Your task is to transcribe all of the data below exactly, omitting the images.

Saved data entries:

════════════════════

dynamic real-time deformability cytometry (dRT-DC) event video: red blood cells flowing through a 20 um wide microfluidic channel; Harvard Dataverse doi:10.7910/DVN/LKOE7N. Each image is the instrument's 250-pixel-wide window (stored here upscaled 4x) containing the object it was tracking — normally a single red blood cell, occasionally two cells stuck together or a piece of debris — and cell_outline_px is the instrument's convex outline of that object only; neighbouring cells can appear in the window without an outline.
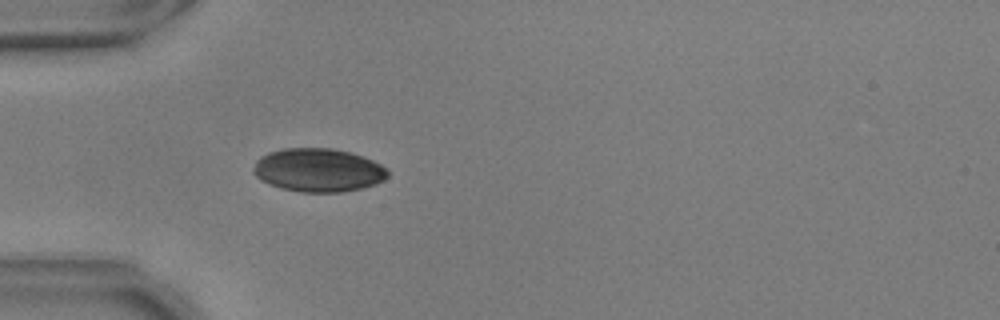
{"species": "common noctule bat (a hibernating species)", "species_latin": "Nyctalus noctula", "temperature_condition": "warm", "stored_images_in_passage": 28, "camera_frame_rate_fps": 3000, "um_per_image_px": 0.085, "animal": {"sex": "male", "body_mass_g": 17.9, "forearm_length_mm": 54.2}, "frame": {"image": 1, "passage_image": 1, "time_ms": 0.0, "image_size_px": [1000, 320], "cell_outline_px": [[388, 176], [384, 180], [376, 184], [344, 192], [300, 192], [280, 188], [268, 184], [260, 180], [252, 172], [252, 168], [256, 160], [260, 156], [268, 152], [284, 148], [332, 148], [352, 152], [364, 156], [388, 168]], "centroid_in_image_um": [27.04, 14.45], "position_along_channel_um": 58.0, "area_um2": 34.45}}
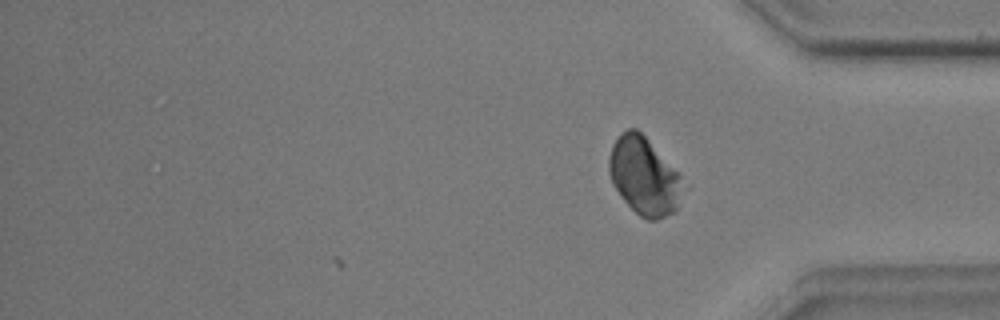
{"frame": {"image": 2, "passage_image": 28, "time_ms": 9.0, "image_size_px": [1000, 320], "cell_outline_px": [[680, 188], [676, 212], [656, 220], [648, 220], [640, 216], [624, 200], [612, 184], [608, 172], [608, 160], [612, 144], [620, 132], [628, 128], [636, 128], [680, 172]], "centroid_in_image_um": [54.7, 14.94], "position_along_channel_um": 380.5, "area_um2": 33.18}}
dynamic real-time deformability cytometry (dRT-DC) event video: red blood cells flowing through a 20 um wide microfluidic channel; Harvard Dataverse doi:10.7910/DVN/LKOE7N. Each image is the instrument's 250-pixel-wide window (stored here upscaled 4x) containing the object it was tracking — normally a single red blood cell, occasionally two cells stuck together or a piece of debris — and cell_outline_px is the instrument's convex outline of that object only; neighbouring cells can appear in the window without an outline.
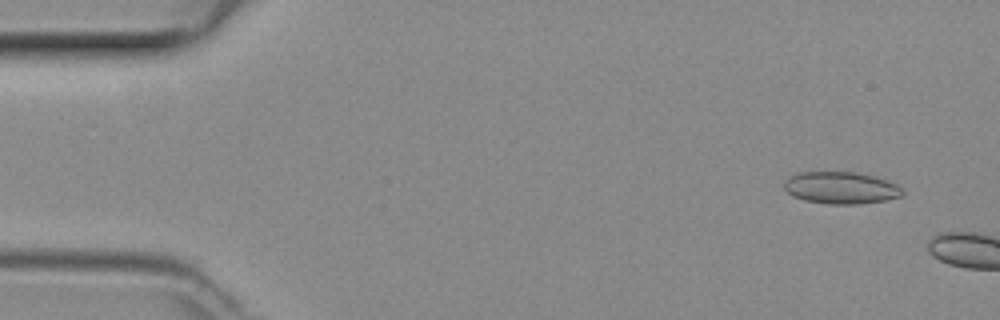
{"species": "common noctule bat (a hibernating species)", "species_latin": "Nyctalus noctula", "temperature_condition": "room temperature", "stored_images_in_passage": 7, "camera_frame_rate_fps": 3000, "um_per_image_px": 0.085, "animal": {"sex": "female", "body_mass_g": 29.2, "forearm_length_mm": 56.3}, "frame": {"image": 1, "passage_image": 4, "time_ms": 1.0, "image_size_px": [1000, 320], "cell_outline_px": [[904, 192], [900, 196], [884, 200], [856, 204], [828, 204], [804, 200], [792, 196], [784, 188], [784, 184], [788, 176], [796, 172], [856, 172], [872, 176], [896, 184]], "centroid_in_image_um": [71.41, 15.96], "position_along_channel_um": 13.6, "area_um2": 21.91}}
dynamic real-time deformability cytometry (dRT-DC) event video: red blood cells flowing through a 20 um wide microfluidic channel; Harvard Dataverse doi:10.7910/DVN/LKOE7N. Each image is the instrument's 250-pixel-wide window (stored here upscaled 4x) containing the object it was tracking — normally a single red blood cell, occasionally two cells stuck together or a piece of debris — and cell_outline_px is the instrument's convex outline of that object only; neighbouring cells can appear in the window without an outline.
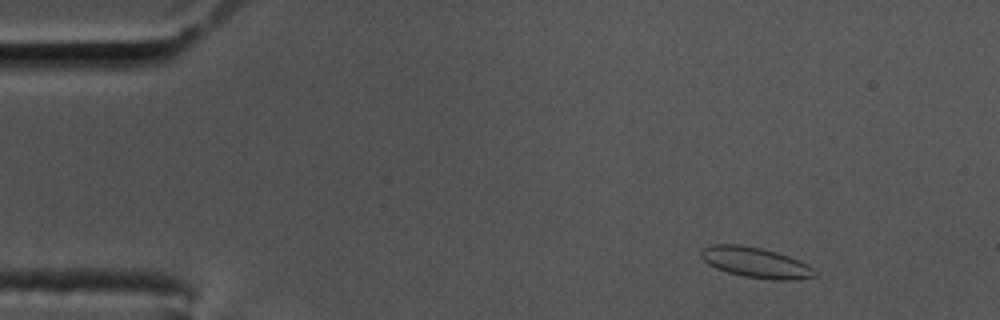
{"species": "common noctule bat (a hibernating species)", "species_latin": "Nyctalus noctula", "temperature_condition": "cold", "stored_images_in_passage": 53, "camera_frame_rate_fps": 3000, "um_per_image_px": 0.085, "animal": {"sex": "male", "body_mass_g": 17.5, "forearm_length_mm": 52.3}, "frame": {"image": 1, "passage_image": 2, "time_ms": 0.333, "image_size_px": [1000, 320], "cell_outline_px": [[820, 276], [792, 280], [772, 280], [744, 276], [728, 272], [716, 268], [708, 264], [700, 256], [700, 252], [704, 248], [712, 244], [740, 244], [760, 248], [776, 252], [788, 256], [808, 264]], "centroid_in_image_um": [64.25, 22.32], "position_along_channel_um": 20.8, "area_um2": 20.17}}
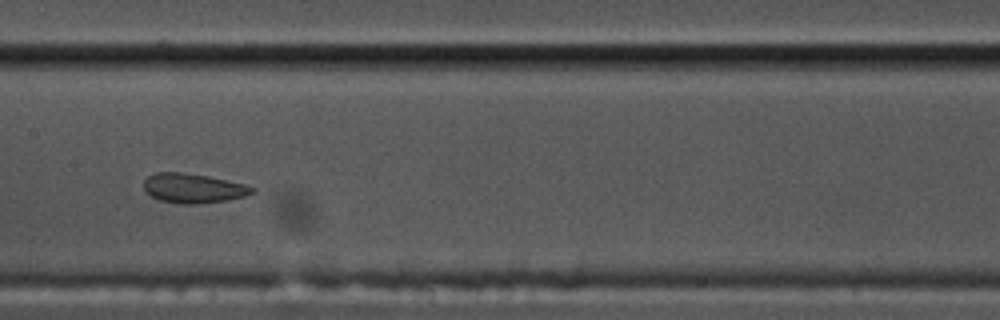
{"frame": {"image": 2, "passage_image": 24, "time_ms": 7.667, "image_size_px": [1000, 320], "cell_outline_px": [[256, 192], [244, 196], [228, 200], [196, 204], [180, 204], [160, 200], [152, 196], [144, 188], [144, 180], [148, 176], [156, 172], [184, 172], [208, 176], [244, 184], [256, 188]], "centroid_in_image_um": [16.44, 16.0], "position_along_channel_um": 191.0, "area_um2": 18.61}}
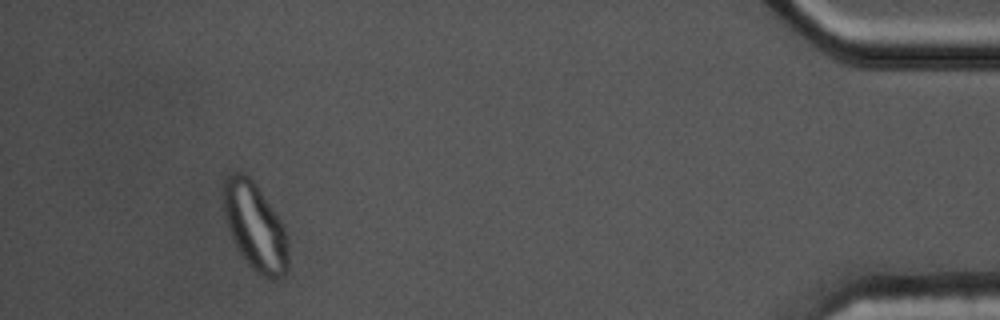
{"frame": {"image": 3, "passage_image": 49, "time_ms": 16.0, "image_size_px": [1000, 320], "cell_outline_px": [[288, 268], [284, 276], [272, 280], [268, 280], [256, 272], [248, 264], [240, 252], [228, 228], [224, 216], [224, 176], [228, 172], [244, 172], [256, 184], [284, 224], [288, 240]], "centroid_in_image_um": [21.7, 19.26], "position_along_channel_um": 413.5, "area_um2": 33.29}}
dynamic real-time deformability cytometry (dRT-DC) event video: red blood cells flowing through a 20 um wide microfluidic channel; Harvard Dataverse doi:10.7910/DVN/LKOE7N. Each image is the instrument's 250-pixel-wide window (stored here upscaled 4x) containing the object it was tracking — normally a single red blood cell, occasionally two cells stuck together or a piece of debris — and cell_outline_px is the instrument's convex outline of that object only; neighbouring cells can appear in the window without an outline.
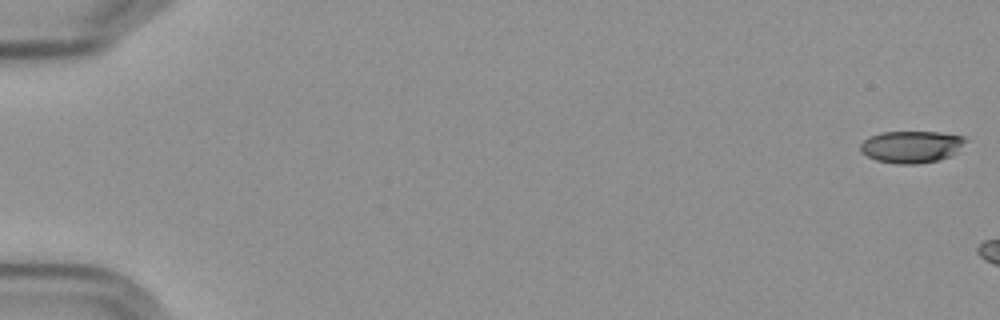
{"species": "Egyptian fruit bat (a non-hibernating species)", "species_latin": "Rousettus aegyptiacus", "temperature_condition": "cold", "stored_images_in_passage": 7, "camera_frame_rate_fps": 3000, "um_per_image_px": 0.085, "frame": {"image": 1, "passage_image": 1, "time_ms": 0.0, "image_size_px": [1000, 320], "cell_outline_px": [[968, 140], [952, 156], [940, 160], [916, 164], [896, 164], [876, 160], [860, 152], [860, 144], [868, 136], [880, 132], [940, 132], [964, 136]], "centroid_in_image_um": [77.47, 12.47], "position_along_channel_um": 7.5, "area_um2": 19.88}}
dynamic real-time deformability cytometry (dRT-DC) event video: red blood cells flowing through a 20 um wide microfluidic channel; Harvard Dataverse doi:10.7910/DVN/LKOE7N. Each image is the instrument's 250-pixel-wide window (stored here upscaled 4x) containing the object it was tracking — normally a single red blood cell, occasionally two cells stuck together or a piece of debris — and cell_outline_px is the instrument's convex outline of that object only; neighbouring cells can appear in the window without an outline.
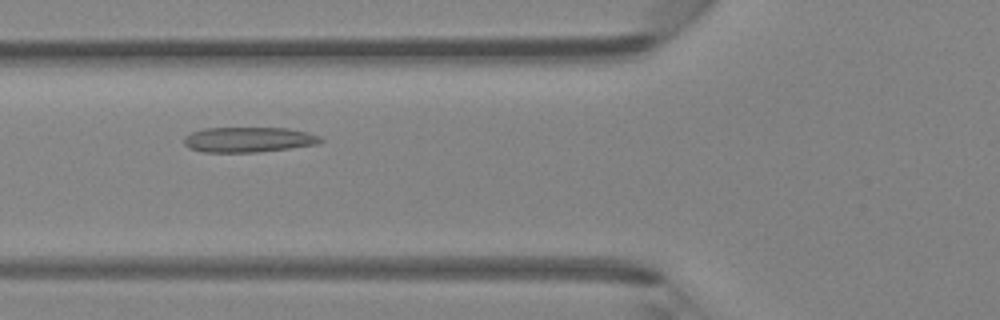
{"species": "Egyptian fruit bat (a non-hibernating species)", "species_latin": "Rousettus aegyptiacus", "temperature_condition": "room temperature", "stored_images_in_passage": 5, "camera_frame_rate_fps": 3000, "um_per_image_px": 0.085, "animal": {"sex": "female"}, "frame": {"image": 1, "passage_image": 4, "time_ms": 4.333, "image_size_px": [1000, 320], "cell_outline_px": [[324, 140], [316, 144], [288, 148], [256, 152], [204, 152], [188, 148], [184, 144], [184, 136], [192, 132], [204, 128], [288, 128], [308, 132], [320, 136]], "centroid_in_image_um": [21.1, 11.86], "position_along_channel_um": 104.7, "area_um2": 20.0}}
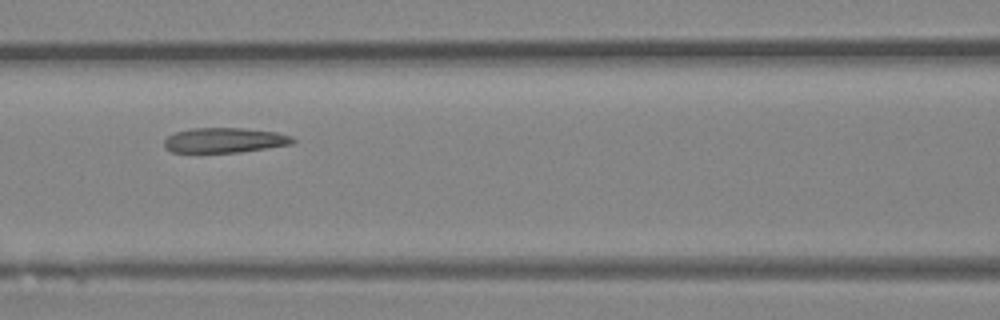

════════════════════

__Task answer__:
dynamic real-time deformability cytometry (dRT-DC) event video: red blood cells flowing through a 20 um wide microfluidic channel; Harvard Dataverse doi:10.7910/DVN/LKOE7N. Each image is the instrument's 250-pixel-wide window (stored here upscaled 4x) containing the object it was tracking — normally a single red blood cell, occasionally two cells stuck together or a piece of debris — and cell_outline_px is the instrument's convex outline of that object only; neighbouring cells can appear in the window without an outline.
{"species": "common noctule bat (a hibernating species)", "species_latin": "Nyctalus noctula", "temperature_condition": "warm", "stored_images_in_passage": 28, "camera_frame_rate_fps": 3000, "um_per_image_px": 0.085, "animal": {"sex": "male", "body_mass_g": 17.9, "forearm_length_mm": 54.2}, "frame": {"image": 1, "passage_image": 1, "time_ms": 0.0, "image_size_px": [1000, 320], "cell_outline_px": [[388, 176], [384, 180], [376, 184], [344, 192], [300, 192], [280, 188], [268, 184], [260, 180], [252, 172], [252, 168], [256, 160], [260, 156], [268, 152], [284, 148], [332, 148], [352, 152], [364, 156], [388, 168]], "centroid_in_image_um": [27.04, 14.45], "position_along_channel_um": 58.0, "area_um2": 34.45}}
{"frame": {"image": 2, "passage_image": 28, "time_ms": 9.0, "image_size_px": [1000, 320], "cell_outline_px": [[680, 188], [676, 212], [656, 220], [648, 220], [640, 216], [624, 200], [612, 184], [608, 172], [608, 160], [612, 144], [620, 132], [628, 128], [636, 128], [680, 172]], "centroid_in_image_um": [54.7, 14.94], "position_along_channel_um": 380.5, "area_um2": 33.18}}
dynamic real-time deformability cytometry (dRT-DC) event video: red blood cells flowing through a 20 um wide microfluidic channel; Harvard Dataverse doi:10.7910/DVN/LKOE7N. Each image is the instrument's 250-pixel-wide window (stored here upscaled 4x) containing the object it was tracking — normally a single red blood cell, occasionally two cells stuck together or a piece of debris — and cell_outline_px is the instrument's convex outline of that object only; neighbouring cells can appear in the window without an outline.
{"species": "common noctule bat (a hibernating species)", "species_latin": "Nyctalus noctula", "temperature_condition": "room temperature", "stored_images_in_passage": 7, "camera_frame_rate_fps": 3000, "um_per_image_px": 0.085, "animal": {"sex": "female", "body_mass_g": 29.2, "forearm_length_mm": 56.3}, "frame": {"image": 1, "passage_image": 4, "time_ms": 1.0, "image_size_px": [1000, 320], "cell_outline_px": [[904, 192], [900, 196], [884, 200], [856, 204], [828, 204], [804, 200], [792, 196], [784, 188], [784, 184], [788, 176], [796, 172], [856, 172], [872, 176], [896, 184]], "centroid_in_image_um": [71.41, 15.96], "position_along_channel_um": 13.6, "area_um2": 21.91}}
dynamic real-time deformability cytometry (dRT-DC) event video: red blood cells flowing through a 20 um wide microfluidic channel; Harvard Dataverse doi:10.7910/DVN/LKOE7N. Each image is the instrument's 250-pixel-wide window (stored here upscaled 4x) containing the object it was tracking — normally a single red blood cell, occasionally two cells stuck together or a piece of debris — and cell_outline_px is the instrument's convex outline of that object only; neighbouring cells can appear in the window without an outline.
{"species": "common noctule bat (a hibernating species)", "species_latin": "Nyctalus noctula", "temperature_condition": "cold", "stored_images_in_passage": 53, "camera_frame_rate_fps": 3000, "um_per_image_px": 0.085, "animal": {"sex": "male", "body_mass_g": 17.5, "forearm_length_mm": 52.3}, "frame": {"image": 1, "passage_image": 2, "time_ms": 0.333, "image_size_px": [1000, 320], "cell_outline_px": [[820, 276], [792, 280], [772, 280], [744, 276], [728, 272], [716, 268], [708, 264], [700, 256], [700, 252], [704, 248], [712, 244], [740, 244], [760, 248], [776, 252], [788, 256], [808, 264]], "centroid_in_image_um": [64.25, 22.32], "position_along_channel_um": 20.8, "area_um2": 20.17}}
{"frame": {"image": 2, "passage_image": 24, "time_ms": 7.667, "image_size_px": [1000, 320], "cell_outline_px": [[256, 192], [244, 196], [228, 200], [196, 204], [180, 204], [160, 200], [152, 196], [144, 188], [144, 180], [148, 176], [156, 172], [184, 172], [208, 176], [244, 184], [256, 188]], "centroid_in_image_um": [16.44, 16.0], "position_along_channel_um": 191.0, "area_um2": 18.61}}
{"frame": {"image": 3, "passage_image": 49, "time_ms": 16.0, "image_size_px": [1000, 320], "cell_outline_px": [[288, 268], [284, 276], [272, 280], [268, 280], [256, 272], [248, 264], [240, 252], [228, 228], [224, 216], [224, 176], [228, 172], [244, 172], [256, 184], [284, 224], [288, 240]], "centroid_in_image_um": [21.7, 19.26], "position_along_channel_um": 413.5, "area_um2": 33.29}}
dynamic real-time deformability cytometry (dRT-DC) event video: red blood cells flowing through a 20 um wide microfluidic channel; Harvard Dataverse doi:10.7910/DVN/LKOE7N. Each image is the instrument's 250-pixel-wide window (stored here upscaled 4x) containing the object it was tracking — normally a single red blood cell, occasionally two cells stuck together or a piece of debris — and cell_outline_px is the instrument's convex outline of that object only; neighbouring cells can appear in the window without an outline.
{"species": "Egyptian fruit bat (a non-hibernating species)", "species_latin": "Rousettus aegyptiacus", "temperature_condition": "cold", "stored_images_in_passage": 7, "camera_frame_rate_fps": 3000, "um_per_image_px": 0.085, "frame": {"image": 1, "passage_image": 1, "time_ms": 0.0, "image_size_px": [1000, 320], "cell_outline_px": [[968, 140], [952, 156], [940, 160], [916, 164], [896, 164], [876, 160], [860, 152], [860, 144], [868, 136], [880, 132], [940, 132], [964, 136]], "centroid_in_image_um": [77.47, 12.47], "position_along_channel_um": 7.5, "area_um2": 19.88}}
dynamic real-time deformability cytometry (dRT-DC) event video: red blood cells flowing through a 20 um wide microfluidic channel; Harvard Dataverse doi:10.7910/DVN/LKOE7N. Each image is the instrument's 250-pixel-wide window (stored here upscaled 4x) containing the object it was tracking — normally a single red blood cell, occasionally two cells stuck together or a piece of debris — and cell_outline_px is the instrument's convex outline of that object only; neighbouring cells can appear in the window without an outline.
{"species": "Egyptian fruit bat (a non-hibernating species)", "species_latin": "Rousettus aegyptiacus", "temperature_condition": "room temperature", "stored_images_in_passage": 5, "camera_frame_rate_fps": 3000, "um_per_image_px": 0.085, "animal": {"sex": "female"}, "frame": {"image": 1, "passage_image": 4, "time_ms": 4.333, "image_size_px": [1000, 320], "cell_outline_px": [[324, 140], [316, 144], [288, 148], [256, 152], [204, 152], [188, 148], [184, 144], [184, 136], [192, 132], [204, 128], [288, 128], [308, 132], [320, 136]], "centroid_in_image_um": [21.1, 11.86], "position_along_channel_um": 104.7, "area_um2": 20.0}}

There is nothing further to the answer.